Developmental changes in glutamate receptor-activated translocation of protein kinase C in cerebellar granule neurons.

Developmental changes in glutamate receptor agonist-produced enhancement of 4-beta-[3H]phorbol-12,13-dibutyrate binding ([3H]-PDBu binding), indicative of an intracellular translocation of protein kinase C (PKC), were investigated in cerebellar granule cells. Our observations demonstrate that the magnitude of glutamate-, NMDA-, and kainate-produced enhancement of PKC translocation was dramatically decreased between 2 and 12 DIV, whereas there was only a minor reduction in the corresponding response caused by the non-NMDA receptor agonist, AMPA. The maximally enhanced stimulation of PKC translocation caused by glutamate and NMDA was significantly reduced already at 4 DIV, whereas a significant reduction of the kainate-induced enhancement of [3H]PDBu binding was not observed until 8 DIV. Glutamate- and NMDA-induced responses were effectively blocked by the specific NMDA receptor antagonists MK-801 (1 microM) and APV (100 microM) as well as by the addition of Mg2+ into assay media.
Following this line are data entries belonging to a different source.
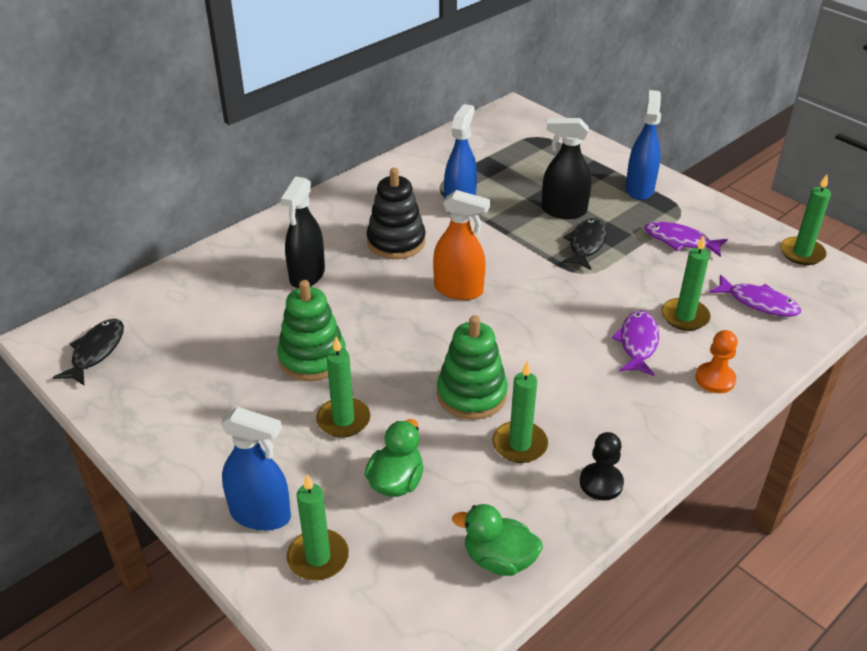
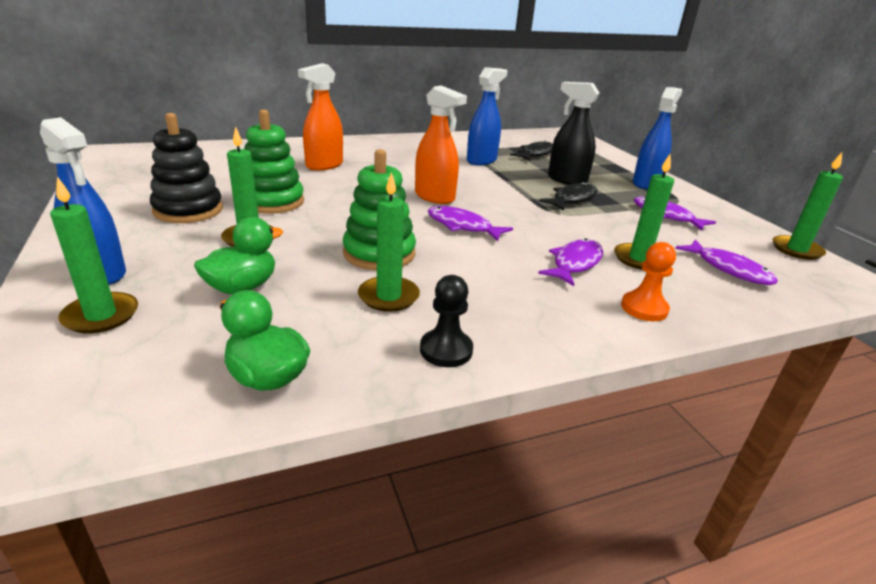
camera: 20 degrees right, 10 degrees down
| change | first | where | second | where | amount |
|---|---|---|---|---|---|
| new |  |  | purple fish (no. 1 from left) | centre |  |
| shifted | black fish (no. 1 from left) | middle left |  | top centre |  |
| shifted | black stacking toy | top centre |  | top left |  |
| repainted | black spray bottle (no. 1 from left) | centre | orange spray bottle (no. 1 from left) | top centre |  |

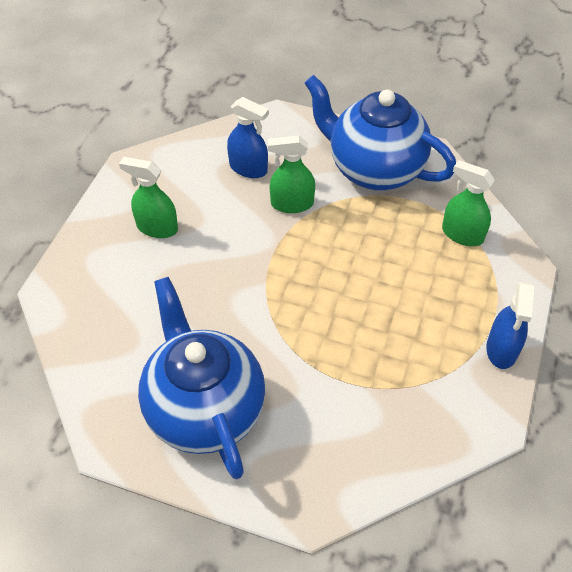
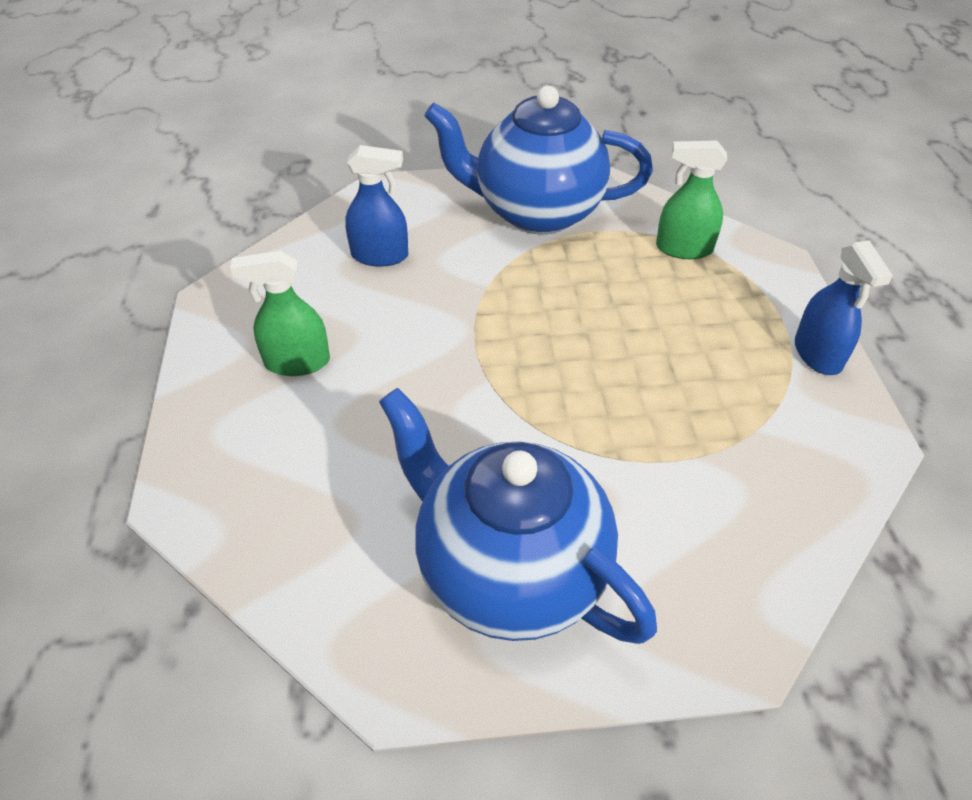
camera: 25 degrees left, 5 degrees down
| change | first | where | second | where | amount |
|---|---|---|---|---|---|
| gone | green spray bottle (no. 2 from left) | top centre |  |  |  |

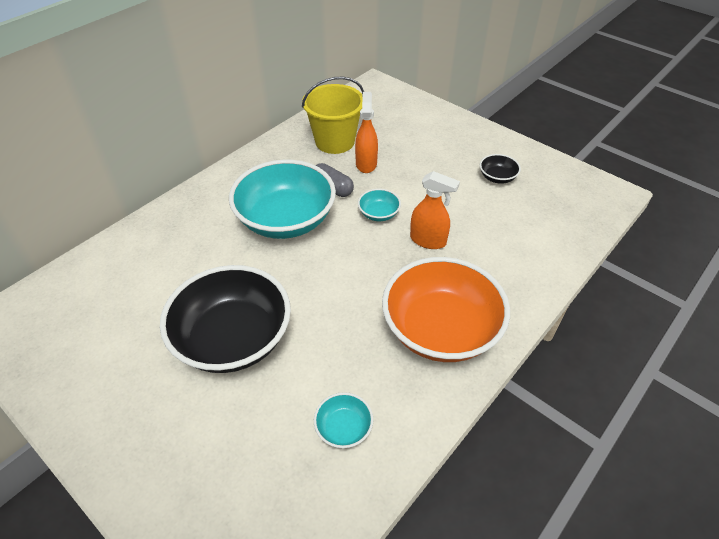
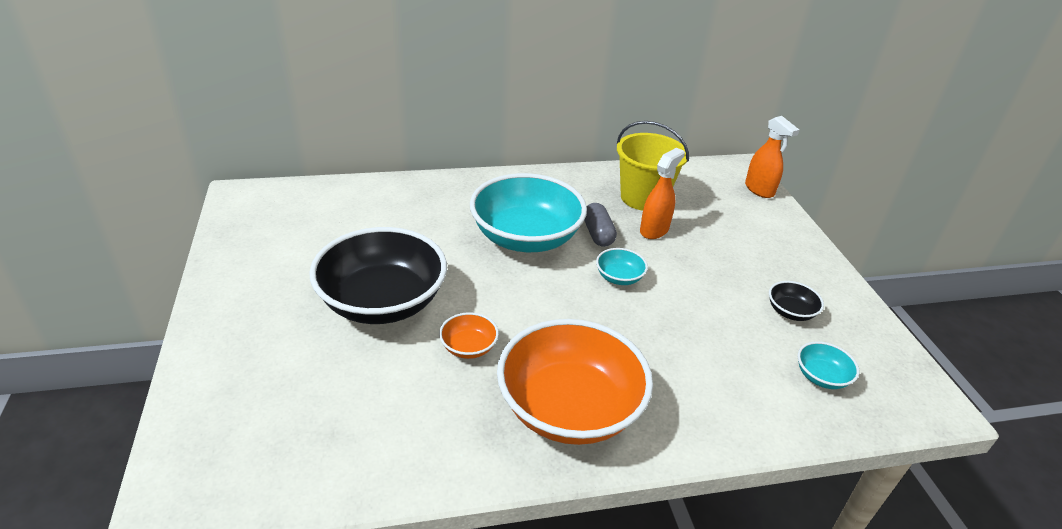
camera: 35 degrees right, 10 degrees down
| change | first | where | second | where | amount |
|---|---|---|---|---|---|
| new |  |  | orange bowl (no. 1 from left) | centre |  |
| shifted | turquoise bowl (no. 2 from left in the first image) | bottom centre | turquoise bowl (no. 3 from left) | bottom right |  |
| shifted | orange spray bottle (no. 2 from left) | centre |  | top right |  |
In contrast, the non-NMDA receptor antagonist, CNQX (10 microM), effectively blocked the kainate-induced enhancement of [3H]PDBu binding, but had no effect on the NMDA- and glutamate-induced stimulation of PKC translocation. The metabotropic glutamate receptor agonist, ACPD (up to 250 microM), had no effect on the translocation of PKC. Taken together, our data support the working hypothesis that the rapidly occurring changes in the glutamate receptor agonist-produced translocation of PKC are most likely due to a differential maturation of glutamate ionotropic receptor subtypes and/or to development-dependent alterations in mechanisms responsible for the coupling between the glutamate receptor subtypes and the activation of PKC translocation in cerebellar granule neurons.